▶ **AUFGABENSTELLUNG**
- 1) Schreiben Sie aus dem Artikel über die Klage der AfD-Bundestagsfraktion den Abschnitt von „Doch bei den“ bis „geheimer Wahl abzustimmen.“ wortgetreu ab.
- 2) Geben Sie aus den Einträgen die Zeilen von der Zeile mit „locality: Malleco. Los Sauces.“ bis zur Zeile mit „genus: Andropogon“ unverändert wieder, beide Zeilen eingeschlossen.

▶ **SEITENAUSZUG**

○ ○ ○ ○ ○

BERLIN. Die AfD-Bundestagsfraktion hat juristische Schritte gegen die verweigerte Wahl ihrer Ausschußvorsitzenden eingeleitet. Am 31. Dezember habe sie sowohl eine Klage, als auch einen Eilantrag beim Bundesverfassungsgericht eingereicht, teilte die AfD am Donnerstag mit.
Der AfD stehe bei drei der 25 Bundestagsausschüsse „aufgrund verbindlicher Vereinbarungen zwischen sämtlichen Fraktionen der Vorsitz zu“, argumentiert die Oppositionspartei. Gemäß dem sogenannten Zugriffsverfahren hat die AfD demnach das Recht, den Vorsitz im Innen- und Gesundheitsausschuß sowie in dem für Wirtschaftliche Zusammenarbeit und Entwicklung zu übernehmen.
Doch bei den konstituierenden Sitzungen der Gremien Mitte Dezember waren alle drei AfD-Kandidaten durchgefallen. Dem Innenausschuß sollte Martin Hess vorsitzen, dem Gesundheitsausschuß Jörg Schneider und dem Entwicklungsausschuß Deitmar Friedhoff. Vor der Wahl war entgegen dem üblichen Vorgehen beschlossen worden, in geheimer Wahl abzustimmen.
„Mißachtung des Rechts auf gleichberechtigte und faire Mitwirkung im Parlament“
„Dies ist nach Auffassung der AfD eine Mißachtung des Rechts auf gleichberechtigte und faire Mitwirkung im Parlament und damit ein Verstoß gegen grundgesetzlich verankerte Demokratieprinzipien“, kritisiert die AfD. Der parlamentarische Geschäftsführer und Justiziar der AfD-Bundestagsfraktion, Stephan Brandner, fordert: „Deutschlands demokratisches System darf nicht weiter erodieren.“
Wenn im Bundestag Oppositionsfraktionen „mit Tricksereien und Blockaden unter Bruch jahrzehntelanger Gepflogenheiten und verbindlicher Vereinbarungen von einer angemessenen Mitwirkung in zentralen Gremien ausgeschlossen werden, ist das eine Tragödie für unseren Staat“. Er hoffe auf ein schnelles Eingreifen des Bundesverfassungsgerichts.

○ ○ ○ ○ ○

▶ **VORLIEGENDE EINTRÄGE**

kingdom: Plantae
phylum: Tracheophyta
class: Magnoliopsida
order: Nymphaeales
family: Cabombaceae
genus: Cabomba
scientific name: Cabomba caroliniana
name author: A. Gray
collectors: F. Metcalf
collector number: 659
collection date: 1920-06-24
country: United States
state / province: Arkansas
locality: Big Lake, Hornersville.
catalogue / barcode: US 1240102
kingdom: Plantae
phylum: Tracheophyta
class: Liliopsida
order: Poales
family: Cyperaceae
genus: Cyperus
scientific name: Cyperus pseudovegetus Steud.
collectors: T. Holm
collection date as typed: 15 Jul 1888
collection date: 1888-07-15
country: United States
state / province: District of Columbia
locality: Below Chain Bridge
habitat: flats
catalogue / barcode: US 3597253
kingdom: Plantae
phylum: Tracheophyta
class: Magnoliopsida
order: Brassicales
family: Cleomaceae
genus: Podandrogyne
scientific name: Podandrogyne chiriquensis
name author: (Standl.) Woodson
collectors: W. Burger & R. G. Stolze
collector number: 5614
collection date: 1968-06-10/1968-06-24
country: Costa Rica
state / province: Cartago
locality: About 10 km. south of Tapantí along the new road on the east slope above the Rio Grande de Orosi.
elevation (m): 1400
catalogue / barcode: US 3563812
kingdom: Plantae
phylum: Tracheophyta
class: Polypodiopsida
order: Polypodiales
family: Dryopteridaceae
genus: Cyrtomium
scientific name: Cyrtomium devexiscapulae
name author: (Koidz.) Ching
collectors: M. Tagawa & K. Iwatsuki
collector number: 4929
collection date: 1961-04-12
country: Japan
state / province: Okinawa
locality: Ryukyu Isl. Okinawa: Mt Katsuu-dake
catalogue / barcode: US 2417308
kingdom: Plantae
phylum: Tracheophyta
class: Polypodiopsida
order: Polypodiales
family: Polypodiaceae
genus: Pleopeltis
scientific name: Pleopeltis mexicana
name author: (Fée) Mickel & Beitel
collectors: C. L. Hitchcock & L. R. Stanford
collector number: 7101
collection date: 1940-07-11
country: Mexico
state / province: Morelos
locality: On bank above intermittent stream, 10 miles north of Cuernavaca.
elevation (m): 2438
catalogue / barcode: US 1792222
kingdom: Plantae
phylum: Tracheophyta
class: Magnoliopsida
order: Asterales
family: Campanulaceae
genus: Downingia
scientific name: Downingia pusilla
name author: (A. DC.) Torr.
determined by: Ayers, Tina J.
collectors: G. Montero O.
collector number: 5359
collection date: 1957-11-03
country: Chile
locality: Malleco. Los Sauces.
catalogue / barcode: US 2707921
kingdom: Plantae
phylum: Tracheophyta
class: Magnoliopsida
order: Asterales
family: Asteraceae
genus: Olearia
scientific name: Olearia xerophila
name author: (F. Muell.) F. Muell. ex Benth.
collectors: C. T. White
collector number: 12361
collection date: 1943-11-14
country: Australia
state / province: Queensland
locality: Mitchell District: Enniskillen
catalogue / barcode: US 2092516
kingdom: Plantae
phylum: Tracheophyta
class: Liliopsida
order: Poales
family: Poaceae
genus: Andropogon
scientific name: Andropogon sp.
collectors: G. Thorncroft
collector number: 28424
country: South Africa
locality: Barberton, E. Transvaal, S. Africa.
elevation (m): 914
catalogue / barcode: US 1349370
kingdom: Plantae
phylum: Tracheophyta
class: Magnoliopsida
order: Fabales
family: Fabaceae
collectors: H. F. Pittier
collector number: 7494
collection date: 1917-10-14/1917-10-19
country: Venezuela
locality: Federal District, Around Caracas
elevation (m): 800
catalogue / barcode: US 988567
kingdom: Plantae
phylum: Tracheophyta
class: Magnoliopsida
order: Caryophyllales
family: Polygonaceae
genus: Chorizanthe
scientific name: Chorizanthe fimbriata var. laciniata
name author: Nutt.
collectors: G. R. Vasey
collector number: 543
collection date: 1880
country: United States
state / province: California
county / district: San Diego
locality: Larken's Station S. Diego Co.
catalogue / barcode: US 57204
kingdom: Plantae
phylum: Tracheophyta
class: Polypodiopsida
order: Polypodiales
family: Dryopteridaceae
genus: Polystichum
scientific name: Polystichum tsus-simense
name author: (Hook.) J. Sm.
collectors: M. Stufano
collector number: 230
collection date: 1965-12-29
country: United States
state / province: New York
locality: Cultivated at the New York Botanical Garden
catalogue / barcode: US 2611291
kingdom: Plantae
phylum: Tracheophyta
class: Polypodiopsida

○ ○ ○ ○ ○

▶ **GELÖSTE AUFGABEN**
- 1)
Doch bei den konstituierenden Sitzungen der Gremien Mitte Dezember waren alle drei AfD-Kandidaten durchgefallen. Dem Innenausschuß sollte Martin Hess vorsitzen, dem Gesundheitsausschuß Jörg Schneider und dem Entwicklungsausschuß Deitmar Friedhoff. Vor der Wahl war entgegen dem üblichen Vorgehen beschlossen worden, in geheimer Wahl abzustimmen.

- 2)
locality: Malleco. Los Sauces.
catalogue / barcode: US 2707921
kingdom: Plantae
phylum: Tracheophyta
class: Magnoliopsida
order: Asterales
family: Asteraceae
genus: Olearia
scientific name: Olearia xerophila
name author: (F. Muell.) F. Muell. ex Benth.
collectors: C. T. White
collector number: 12361
collection date: 1943-11-14
country: Australia
state / province: Queensland
locality: Mitchell District: Enniskillen
catalogue / barcode: US 2092516
kingdom: Plantae
phylum: Tracheophyta
class: Liliopsida
order: Poales
family: Poaceae
genus: Andropogon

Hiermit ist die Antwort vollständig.